Remember, security should be baked in, not sprayed on!

Login for webapp, needs to be available for support staff

I know the title is a little off, but it's hard to explain the problem in a short sentence.
I am the administrator of a legacy webapp that lets users create surveys and distribute them to a group of people. We have two kinds of "users".
Authorized licenseholders which does all setup themselves.
Clients who just want to have a survey run, but still need a user (because the webapp has "User" as the top entity in a surveyenvironment.)
Sometimes users in #1 want us to do the setup for them (which we offer to do). This means that we have to login as them.
This is also how we do support: we login as them and then follow them along, guiding them.
Which brings me to my dilemma. Currently our security is below par. But this makes it simple for us to do support. We do want to increase our security, and one thing I have been considering is just doing the normal hashing to DB, however, we need to be able to login as a customer, and if they change their password without telling us, and the password is hashed in the db, we have no way of knowing it.

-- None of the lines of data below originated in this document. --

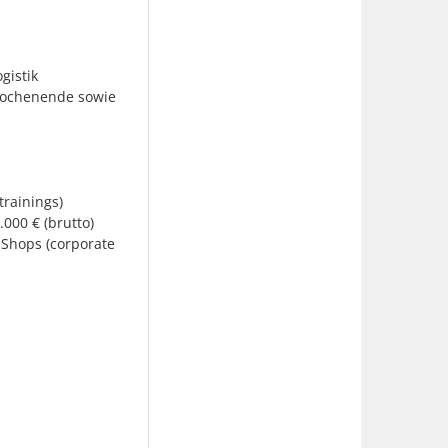
gistik
Wochenende sowie
rainings)
00 € (brutto)
-Shops (corporate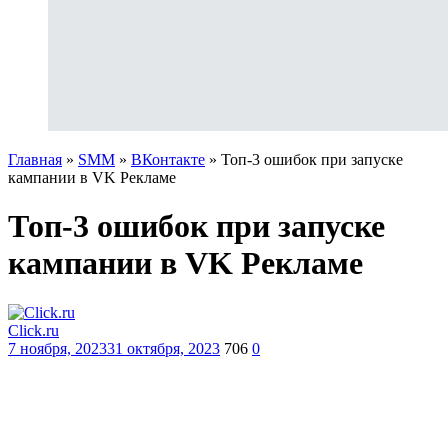
Главная
»
SMM
»
ВКонтакте
»
Топ-3 ошибок при запуске
кампании в VK Рекламе
Топ-3 ошибок при запуске
кампании в VK Рекламе
Click.ru
7 ноября, 2023
31 октября, 2023
706
0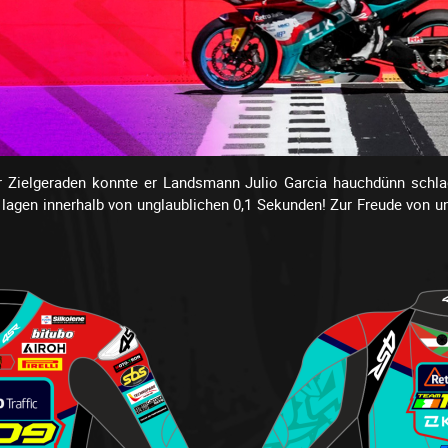
 Zielgeraden konnte er Landsmann Julio Garcia hauchdünn schlage
r lagen innerhalb von unglaublichen 0,1 Sekunden! Zur Freude von 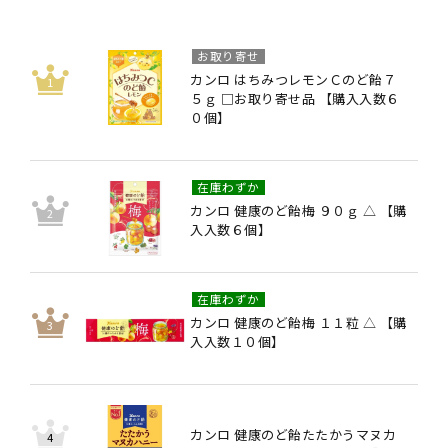
お取り寄せ
カンロ はちみつレモンＣのど飴７
５ｇ □お取り寄せ品 【購入入数６
０個】
在庫わずか
カンロ 健康のど飴梅 ９０ｇ △ 【購
入入数６個】
在庫わずか
カンロ 健康のど飴梅 １１粒 △ 【購
入入数１０個】
カンロ 健康のど飴たたかうマヌカ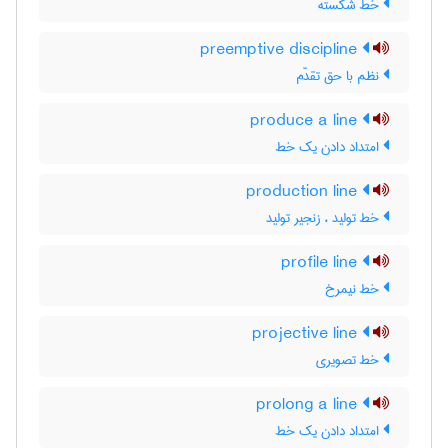
خط شکسته
preemptive discipline
نظم با حق تقدّم
produce a line
امتداد دادن یک خط
production line
خط تولید ، زنجیر تولید
profile line
خط نیمرخ
projective line
خط تصویری
prolong a line
امتداد دادن یک خط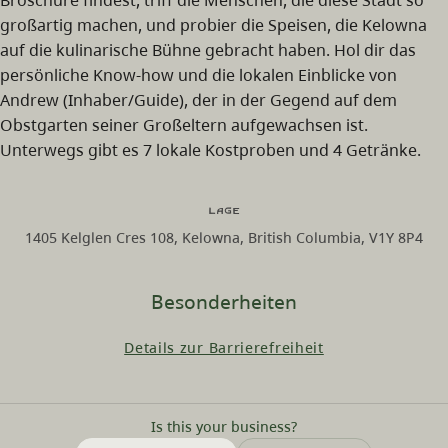
großartig machen, und probier die Speisen, die Kelowna
auf die kulinarische Bühne gebracht haben. Hol dir das
persönliche Know-how und die lokalen Einblicke von
Andrew (Inhaber/Guide), der in der Gegend auf dem
Obstgarten seiner Großeltern aufgewachsen ist.
Unterwegs gibt es 7 lokale Kostproben und 4 Getränke.
Lage
1405 Kelglen Cres 108, Kelowna, British Columbia, V1Y 8P4
Besonderheiten
Details zur Barrierefreiheit
Is this your business?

So I was thinking of some kind of twoway encryption for the passwords. Either that or some kind of master password.
Any suggestions?
(The platform is classic ASP... I said it was legacy...)
Both options you present sound unattractive to me.
A master password is probably even more dangerous than what you are doing right now
Encrypting (instead of hashing) passwords in the database is not good enough either IMO, as it takes only a break-in on your end to get hold of all passwords. They really should be hashed.
I assume the product, being an old legacy app, is impossible (or not economically feasible) to change in a way that administrator accounts can impersonate user accounts, which in my opinion is still the best approach to this in a real-world scenario (not everyone shares that opinion, discussion on the issue here).
How about introducing a second password column (password2) containing a hashed password that you enter? The login process of the app may be easy to tweak into looking in a second column as well. It might be easy to implement, and I can not see any additional security problems coming from it (correct me if I'm wrong of course.)
What I would do is to let the support staff login with their username/password but to chose a user to "impersonate". So in your session you will have:
logged_user - the actual user who typed in his/her username and password
impersonated user - the user (1) is acting on behalf of
Everything you do is done with the impersonated_user's permissions and preferences.
If you are not impersonating anyone impersonated_user=logged_user.
This way you have to always log any operation with both "actual" username and "impersonated" username; for example:
2010-03-09 | 11:34 am | deleted item #890 | 'George' impersonating 'Lizzie'
sounds like you want to decouple your authentication from your identity a bit. Maybe something like an administrator override page, so that after you log in as the administrator, you have a choice of which user identity you wish to assume. After selecting an identity, you continue to use the app without further authentication.
I like the solution offered by Manrico Corazzi. It reminded me that when you need support from Microsoft, there is way to hand over the control of your machine to a technician. That could be another way to achieve the impersonating mechanism. In order for an administrator account to log in, an authorized license-holders would have to explicitly allow him to join his session and act with all his privileges.